Bobbie’s infant formula recently gained approval from the U.S. Food and Drug Administration (FDA). They overcame a setback in their first year of operation when the FDA found product labeling errors in their products. In response, Bobbie voluntarily recalled their infant formula for a short period of time. It was a humbling learning lesson for the founders. The startup has since put that setback behind it and gained FDA approval.
The recent $50 million funding came from a group of investors that included Park West, VMG, and NextView. Over 100 new investors who are part of AirAngels, Airbnb’s alumni investment network, also participated in the financing round.
Soaring Demand for Organic Infant Formula
Demand for high-quality organic infant formula has far outpaced the expectations of Bobbie’s founders. Revenue for 2021 was $18 million, greatly exceeding their estimates of $4 million.
Many U.S. parents have sought out European-style infant formula on the black market since European-style organic infant formula is considered higher quality. Bobbie is pursuing these customers.
Startups in the Healthy Infant Formula Space
By 2026, the market for infant formula is estimated to be at $103 billion. Despite the market size, innovation has been slow around advancing nutrition for feeding babies.
Bobbie is not alone in the organic infant formula space. Other startups that have gained ground in the space include ByHeart, Biomilq, and Helaina.
Siblings Ron Belldegrun and Mia Funt founded ByHeart in 2016. They underwent a large clinical trial to build a highly nutritious recipe for breast milk formula. The recipe consists of an 80:20 whey to casein ratio that mirrors early breast milk.
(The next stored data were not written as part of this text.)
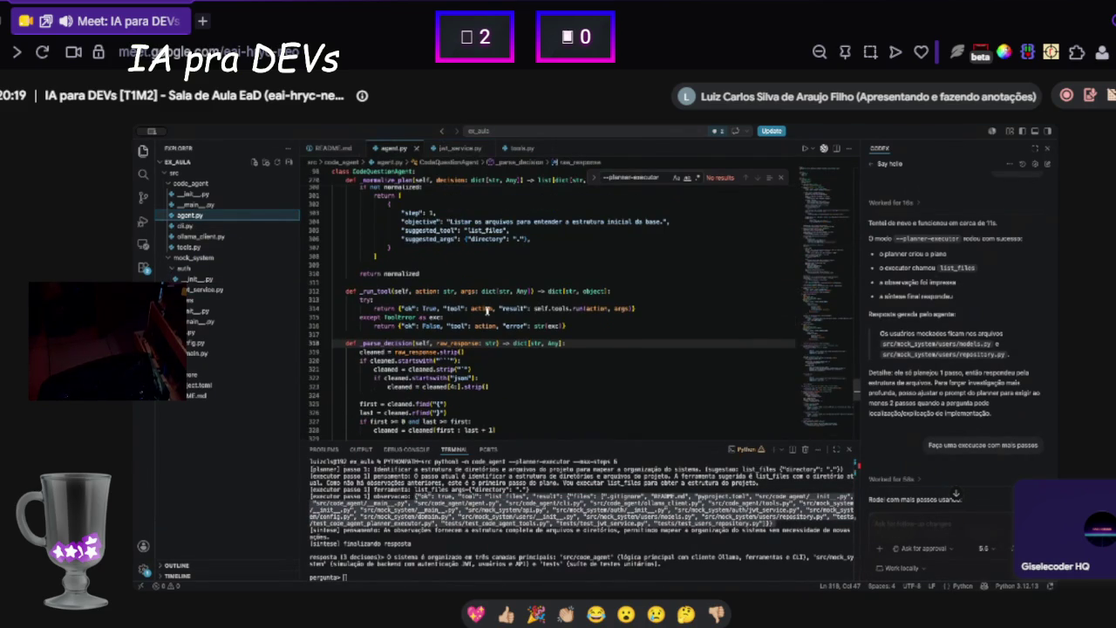
pyautogui.scroll(20, 485, 309)
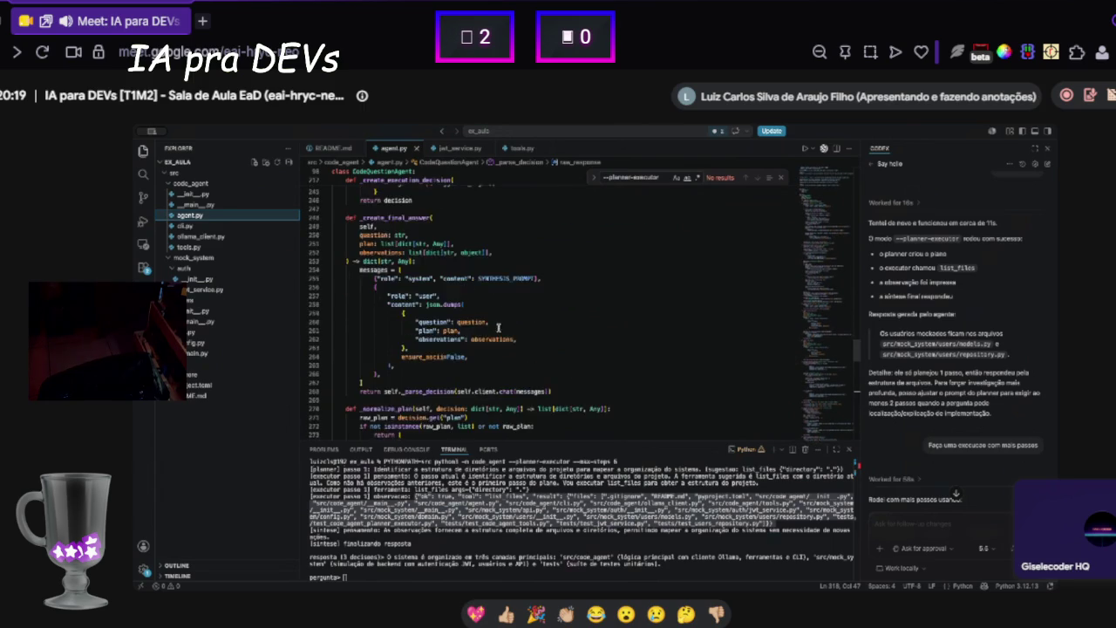
pyautogui.scroll(20, 476, 323)
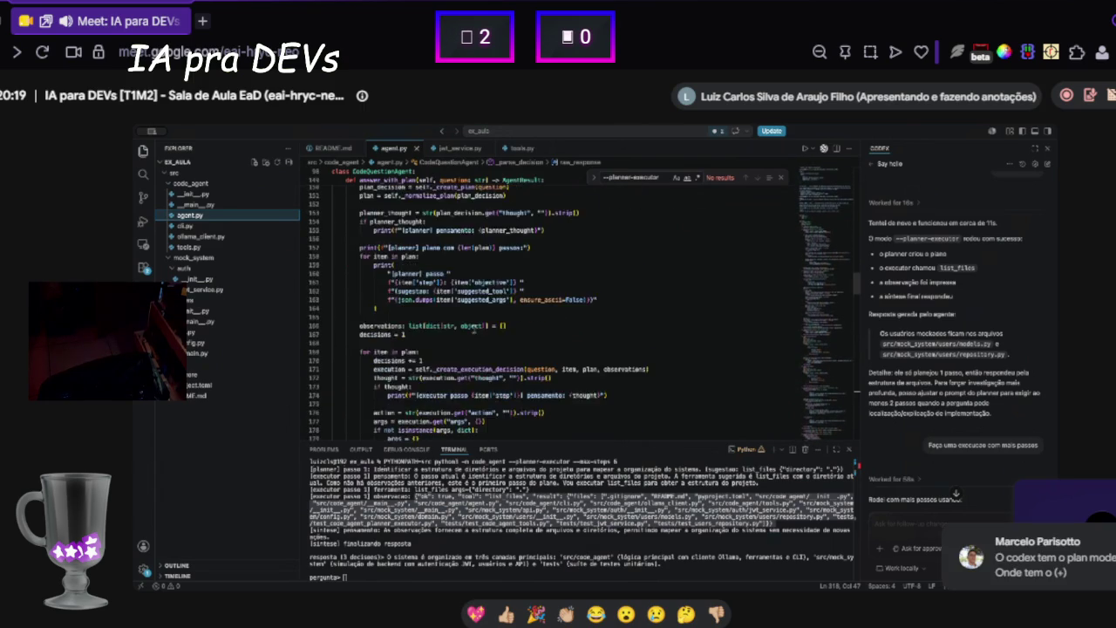
pyautogui.scroll(4, 450, 348)
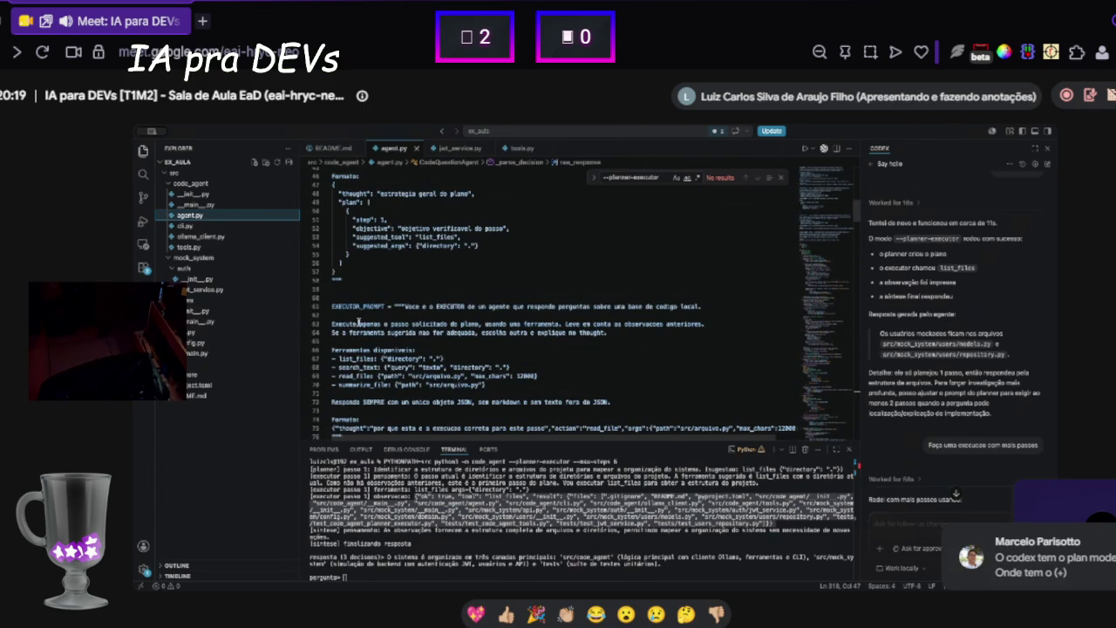
pyautogui.scroll(5, 395, 319)
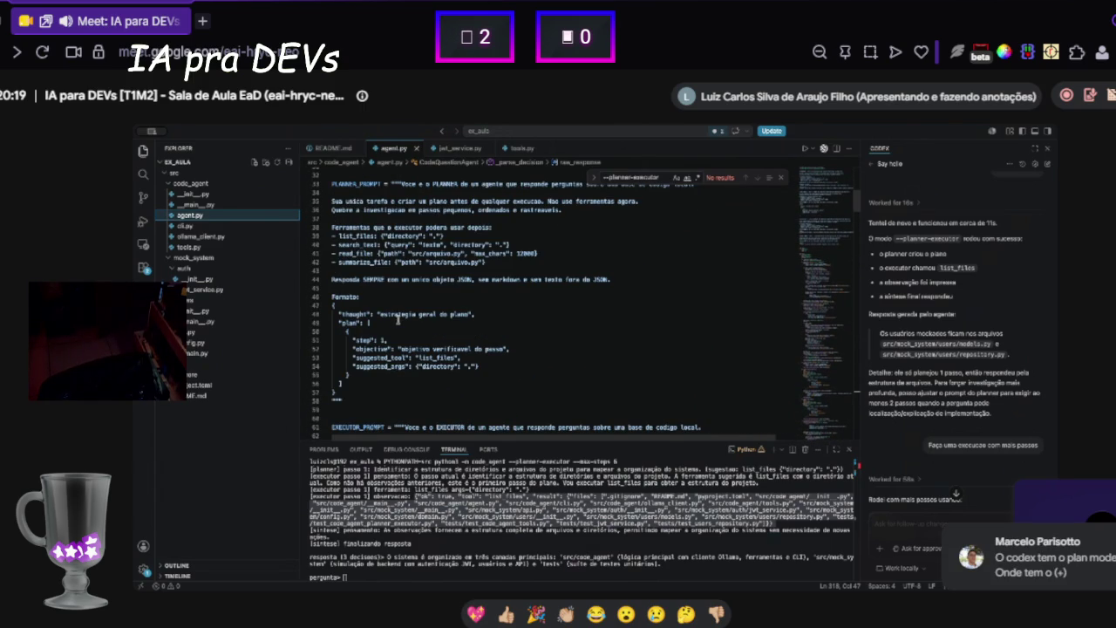
pyautogui.scroll(5, 407, 336)
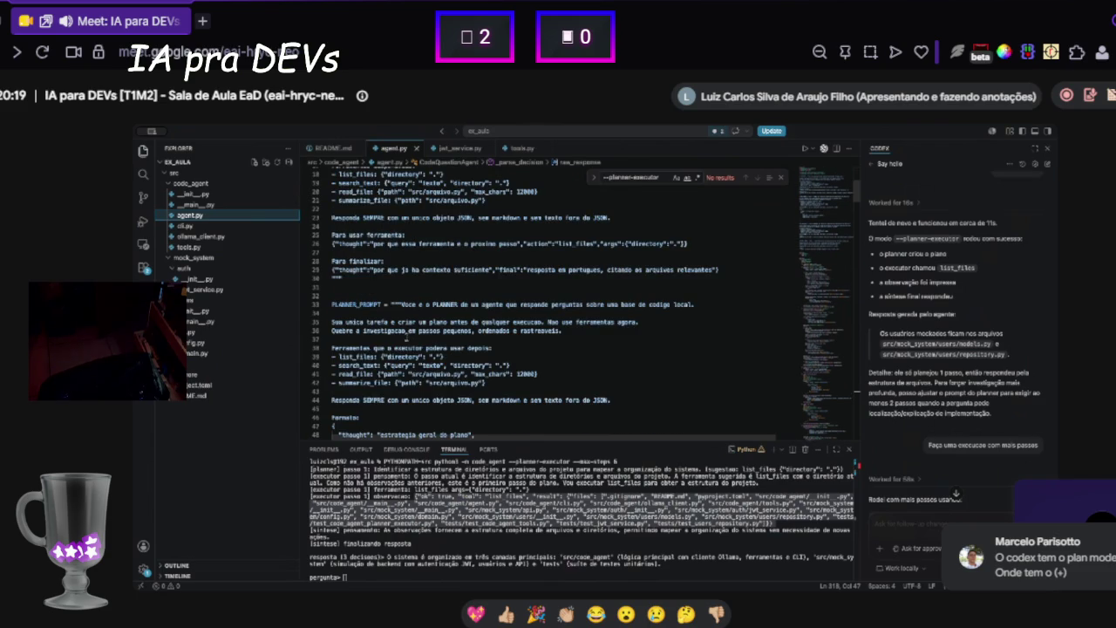
pyautogui.click(566, 331)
Their product has received FDA approval.
“To truly innovate to our standards, we couldn’t rely on existing clinical research as the industry has—for the most part—for decades: owning our manufacturing and R&D, having direct relationships with every single supplier, and finally conducting our own clinical trial has allowed us to innovate, to control every ingredient in the formula, and to get closer to breast milk in ways that will be new to the market, all for the benefit of the baby’s foundational health and wellness,” stated co-founder Ron Belldegrun.
Cell-Cultured Human Milk
Biomilq has touted its product as the “world’s first cell-cultured human milk outside of the breast.” The woman-owned biotech startup arose out of co-founder Leila Strickland’s experience completing her postdoc at Stanford University as a young mother. Her struggles to produce enough breastmilk led her on a journey to understand milk biosynthesis.
Using a precision fermentation process to program yeast cells to develop human-identical proteins, the startup Helania is working to produce an infant formula product that is equivalent to human milk. Helaina recently raised a $20 million Series A financing round from a group of investors that included Spark Capital and Siam Capital.
“Helaina is the first company to bring human proteins to food. No one else has done this before,” stated Laura Katz, the founder of Helaina and a food scientist by training. “As we expand technology to parents to feed growing children, we are creating this new category that is like consumer immunology.”